## EXCERPTED TEXT
Centralizing hotel data in this manner will be one of the defining trends impacting hospitality over the next few years as operators continue to realize the benefits of a united hotel data ecosystem. Most importantly, it allows hotels to shift their focus away from room revenue to a deeper commercial understanding of their property and how it achieves financial success.

Most importantly, it can create a more impactful commercial culture within your property or organization, leading to better communication and decision-making overall.

Two: Solving the Staffing Crisis

The hotel industry has long been challenged to overcome staffing and talent shortages, but this issue has since passed its inflection point. Staffing and talent are currently down at least 15% - causing £21 billion in lost trade, clearly signifying that the industry is facing a crisis that can only be overcome by rethinking the model used by the industry today.

Step one is to convince hoteliers to call for a cease-fire in the recruitment war for new talent and instead refocus their efforts on building small, agile teams supported by technology.

Automation and mobile connectivity features have already evolved to save commercial teams vast amounts of time when processing and analyzing data, as well as improving communications between team members and guests. These investments have gone a long way toward improving efficiency and profitability across hospitality while leaving staff with more time to interact with guests rather than time-consuming administrative tasks.

Saved data entries:
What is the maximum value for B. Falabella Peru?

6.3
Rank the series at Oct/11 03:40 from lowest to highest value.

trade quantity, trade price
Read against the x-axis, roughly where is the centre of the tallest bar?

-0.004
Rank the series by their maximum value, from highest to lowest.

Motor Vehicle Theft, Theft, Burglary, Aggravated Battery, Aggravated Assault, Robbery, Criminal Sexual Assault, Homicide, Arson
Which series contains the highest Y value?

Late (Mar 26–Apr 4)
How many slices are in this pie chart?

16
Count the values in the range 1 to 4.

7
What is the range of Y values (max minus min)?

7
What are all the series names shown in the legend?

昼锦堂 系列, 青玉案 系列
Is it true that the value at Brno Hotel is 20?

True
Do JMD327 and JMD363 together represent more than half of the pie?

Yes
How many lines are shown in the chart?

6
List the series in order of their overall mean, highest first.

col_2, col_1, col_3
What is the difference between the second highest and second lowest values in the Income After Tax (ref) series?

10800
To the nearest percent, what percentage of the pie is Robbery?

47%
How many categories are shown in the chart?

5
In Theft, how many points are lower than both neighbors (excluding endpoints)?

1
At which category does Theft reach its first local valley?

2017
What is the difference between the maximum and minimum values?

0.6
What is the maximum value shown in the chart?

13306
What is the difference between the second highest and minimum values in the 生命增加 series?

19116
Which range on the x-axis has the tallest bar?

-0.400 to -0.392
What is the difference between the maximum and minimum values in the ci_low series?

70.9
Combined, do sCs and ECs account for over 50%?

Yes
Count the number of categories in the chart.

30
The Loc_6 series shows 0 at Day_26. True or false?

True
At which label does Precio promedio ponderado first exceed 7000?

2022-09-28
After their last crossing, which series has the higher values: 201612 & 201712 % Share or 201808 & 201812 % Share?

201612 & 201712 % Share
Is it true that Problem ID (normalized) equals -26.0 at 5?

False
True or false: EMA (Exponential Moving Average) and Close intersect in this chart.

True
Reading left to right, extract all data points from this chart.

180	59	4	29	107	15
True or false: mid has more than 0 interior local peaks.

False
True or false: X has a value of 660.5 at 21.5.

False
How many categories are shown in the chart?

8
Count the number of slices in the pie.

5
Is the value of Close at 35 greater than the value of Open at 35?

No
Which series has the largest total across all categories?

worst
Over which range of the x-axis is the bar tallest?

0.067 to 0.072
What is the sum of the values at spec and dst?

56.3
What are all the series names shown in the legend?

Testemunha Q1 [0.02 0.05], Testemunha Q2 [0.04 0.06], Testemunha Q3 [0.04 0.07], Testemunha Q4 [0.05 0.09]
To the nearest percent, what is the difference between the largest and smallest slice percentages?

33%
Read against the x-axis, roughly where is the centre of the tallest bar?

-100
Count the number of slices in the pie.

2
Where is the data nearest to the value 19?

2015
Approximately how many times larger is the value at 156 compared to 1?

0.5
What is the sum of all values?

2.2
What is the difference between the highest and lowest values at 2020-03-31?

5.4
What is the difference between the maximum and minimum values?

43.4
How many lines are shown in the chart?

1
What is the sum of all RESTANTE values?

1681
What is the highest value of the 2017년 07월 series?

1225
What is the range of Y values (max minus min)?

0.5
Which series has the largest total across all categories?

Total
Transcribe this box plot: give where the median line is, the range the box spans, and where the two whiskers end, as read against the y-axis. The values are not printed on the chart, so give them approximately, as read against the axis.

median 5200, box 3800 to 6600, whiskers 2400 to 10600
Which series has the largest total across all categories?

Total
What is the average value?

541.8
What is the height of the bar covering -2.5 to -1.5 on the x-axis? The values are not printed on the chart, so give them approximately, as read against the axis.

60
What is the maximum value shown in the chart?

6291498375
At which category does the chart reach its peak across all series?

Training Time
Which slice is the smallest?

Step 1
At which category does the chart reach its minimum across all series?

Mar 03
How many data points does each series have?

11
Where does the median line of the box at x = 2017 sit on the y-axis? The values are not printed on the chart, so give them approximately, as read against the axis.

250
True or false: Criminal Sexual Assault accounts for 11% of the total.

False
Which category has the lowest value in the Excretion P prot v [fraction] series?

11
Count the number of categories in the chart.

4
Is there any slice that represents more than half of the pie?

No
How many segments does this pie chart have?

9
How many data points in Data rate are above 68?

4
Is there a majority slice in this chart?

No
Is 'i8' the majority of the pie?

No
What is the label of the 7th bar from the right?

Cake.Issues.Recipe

## BRIEF
For each statement below, say yes or no to whether it agrees with the hotel industry text, and quote the text's deciding words. (a) Staffing and talent in the hotel industry are down at least 15%. (b) Hoteliers should step up their recruitment of new talent. (c) Automation leaves staff more time for administrative tasks.

## OUTPUT FOR THIS TASK
(a) Yes: "Staffing and talent are currently down at least 15%"
(b) No: "call for a cease-fire in the recruitment war for new talent"
(c) No: "leaving staff with more time to interact with guests rather than time-consuming administrative tasks"